彼がくれたのは、優しさと恋心――司書志望の地味系派遣女子、クールな弁護士にこっそり愛されてました
 そう思いつつも、自分で最初からシェアハウス運営を考えていく、というのは、おもしろそうでもあり、私は、ちょっとわくわくしている自分にも気づいた。
 シェアハウスについては塚本さんも「わくわくする」と言っていたし、これはいい兆候かもしれない。

 頑張ってみよう。

 私はカウンターで貸出手続きを済ませ、雨宮先生に丁重にお礼を言った。

「先生、貴重なお時間を割いていただき、ありがとうございます。
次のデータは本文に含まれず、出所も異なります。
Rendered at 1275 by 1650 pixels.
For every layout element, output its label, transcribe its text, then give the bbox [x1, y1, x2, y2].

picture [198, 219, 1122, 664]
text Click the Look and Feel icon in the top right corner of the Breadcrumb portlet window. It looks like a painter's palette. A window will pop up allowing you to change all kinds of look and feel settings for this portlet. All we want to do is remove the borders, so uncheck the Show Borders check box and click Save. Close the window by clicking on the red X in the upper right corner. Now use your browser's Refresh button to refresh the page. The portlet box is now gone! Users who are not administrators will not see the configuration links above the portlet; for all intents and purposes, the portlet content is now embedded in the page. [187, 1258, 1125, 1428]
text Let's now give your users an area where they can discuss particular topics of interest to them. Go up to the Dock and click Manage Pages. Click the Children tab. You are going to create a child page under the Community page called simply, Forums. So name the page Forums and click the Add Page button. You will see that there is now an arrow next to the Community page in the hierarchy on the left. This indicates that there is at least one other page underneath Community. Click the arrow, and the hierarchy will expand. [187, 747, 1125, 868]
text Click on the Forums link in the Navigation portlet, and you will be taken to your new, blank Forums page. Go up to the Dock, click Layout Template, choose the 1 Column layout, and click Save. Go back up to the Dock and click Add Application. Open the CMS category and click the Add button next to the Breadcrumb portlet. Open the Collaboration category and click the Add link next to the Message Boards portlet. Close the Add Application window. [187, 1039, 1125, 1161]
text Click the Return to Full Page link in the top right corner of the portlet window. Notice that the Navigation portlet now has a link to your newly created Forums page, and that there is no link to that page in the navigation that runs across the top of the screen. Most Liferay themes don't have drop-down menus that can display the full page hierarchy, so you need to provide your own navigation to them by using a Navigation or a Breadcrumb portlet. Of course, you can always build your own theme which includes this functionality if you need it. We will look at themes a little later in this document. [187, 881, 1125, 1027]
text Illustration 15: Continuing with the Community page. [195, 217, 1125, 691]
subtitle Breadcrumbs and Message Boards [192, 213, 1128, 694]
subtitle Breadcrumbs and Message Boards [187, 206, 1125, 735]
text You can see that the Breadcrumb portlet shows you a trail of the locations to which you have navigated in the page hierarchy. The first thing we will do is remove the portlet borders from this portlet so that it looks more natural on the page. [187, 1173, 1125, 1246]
頑張ってみます」
「おう。じゃ、また」

 先生は最後に少しだけ笑みを見せ、執務室のある方向へ去って行った。
 私は自席に戻ると、改めてじっくりと、雨宮先生が選んでくれた本の表紙を眺めた。

『初めてのシェアハウス』『シェアハウスQ&A』『基本・賃貸契約』『不動産の基礎』『賃貸オーナーの心構え』――雨宮先生は、検索もせずに素早くこれらの本を見つけてくれた。もしかして雨宮先生は、事前に調べてくれていたのだろうか。

 激務の合間に?
 そう思うと、改めて感謝の気持ちが湧き上がってきて、私は先生にメールを書いた。

『雨宮先生
 本、今から読んでみます。頑張ります。
 私のために時間を割いてくださり、本当にありがとうございます。